جيل من العقدة الليمفاوية الدسم سادة الوهم لدراسة العقدة الليمفاوية اللحمية خلية المنشأ

Lymph nodes (LNs) are key organs of the immune system situated at strategic sites in the body, along the lymphatic vasculature network. They enable filtration of antigens and pathogens and provide a site for antigen presentation to lymphocytes and induction of adaptive immune responses. The stroma, which forms the basic structure of the LN and orchestrates the movement of the different hematopoietic participants of the adaptive immune response, is central to the function of these organs. Different populations of stromal cells supply essential and specific cues for the movements, localization, survival, proliferation and maturation of the hematopoietic component of the immune system^1-3. Adult LN stromal cells fall in three categories: the blood endothelial cells, the lymphatic endothelial cells and fibroblasts. These three categories encompass heterogeneous populations. The fibroblastic populations contain fibroblastic reticular cells (FRC), follicular dendritic cells (FDC), marginal reticular cells (MRC), while the fibroblasts forming the capsule, the medulla and other cells which are not yet identified^1-5. The origins and the mechanisms governing the maturation of the different LN stromal cell populations are unclear and the absence of specific markers allowing the fate mapping of specific LN stromal cell populations rends their study particularly difficult. However, a full understanding of the ontogeny of LN stromal cells is necessary to the comprehension of adaptive immune responses, the mechanisms contributing to tolerance and is at the basis of the development of artificial LNs.

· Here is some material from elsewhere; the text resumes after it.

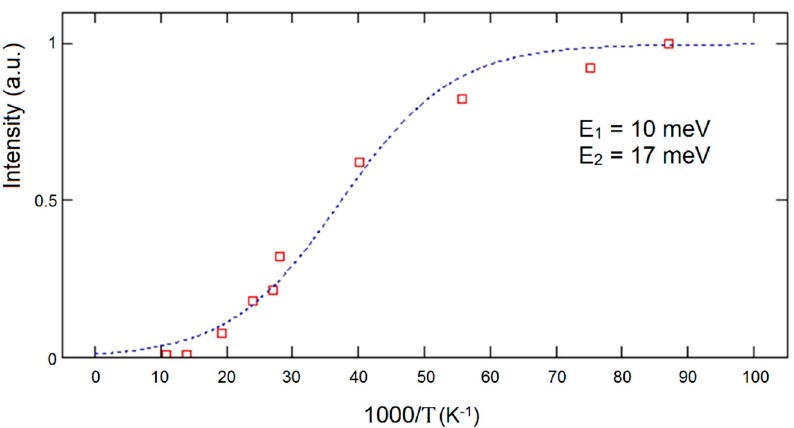
Figure 4. Temperature dependence of the PL intensity of the 1.53 transition in undoped cells along with the two-activation energy fit.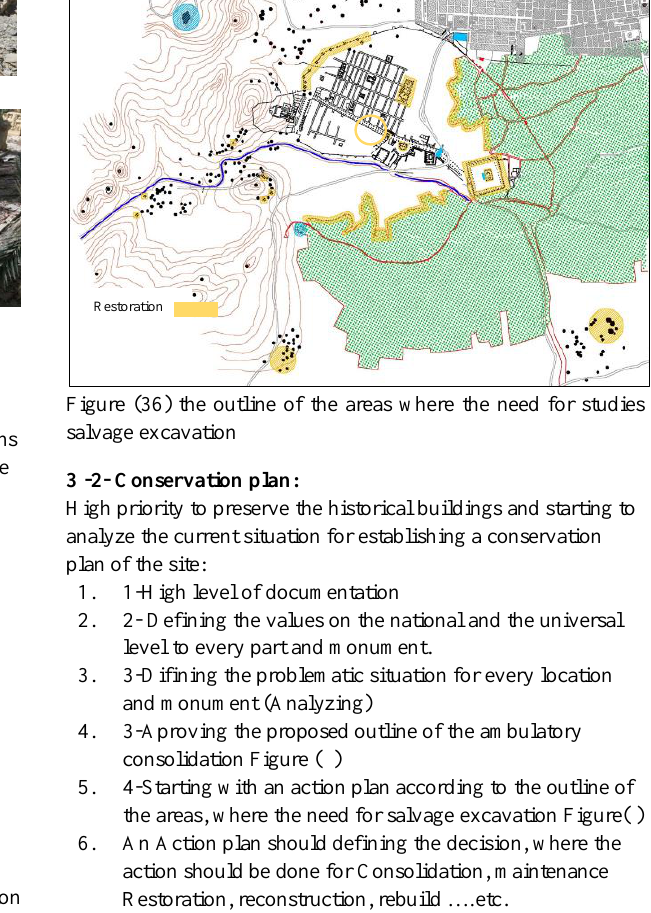
Fifure(30-31) the Castle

So far, the study of LN stromal cell origin and development has been mostly limited to the direct assessment of LN development in embryos and newborns in wild type mice and different knockout mouse strains^6-9. These approaches are limited by the embryonic and perinatal lethality of some of the mouse strains carrying deletions in genes important for LN development. Moreover, some of the genes essential for lymphoid tissue development are also involved in a wide range of biological process as it is the case for RANK^10-11 or NF-κB2¹². To address these issues, isolation and transplantation of embryonic LNs under the kidney capsule of a host mouse have been performed^12-13. This technique allows, for example, the transfer of genetically modified embryonic LNs in a wild type environment to assess organ development and the recruitment and organization of host cells. However, the growth of embryonic LN grafted under the kidney capsule of an adult host is impaired, thus limiting the use of this technique.

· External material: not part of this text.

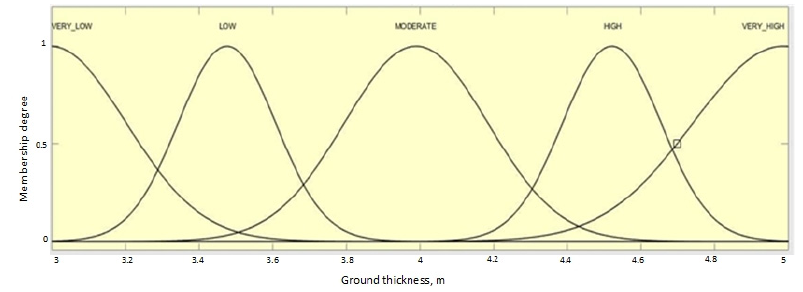
Figure 7. The MFs of ground thickness.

LNs and fat deposits are anatomically closely associated and they develop simultaneously during embryogenesis. We recently demonstrated that the association LN/adipose tissue plays a crucial role in the provision of stromal cell progenitors for the LNs. In particular, signaling through the LTβR controls the fate of adipocyte precursor cells by blocking adipogenesis and instead promoting maturation towards a LN stromal cell phenotype¹⁴. Here we describe a method based on generation of LN-fat pad chimeras allowing the tracing of adipose tissue derived cells in the developing LN. This method will be useful to determine the contribution of adipose tissues to different LN stromal cell populations and combined with the use of tissues from genetically modified mouse strains, will allow a better understanding of the mechanisms controlling the differentiation of the different LN stromal cell subsets.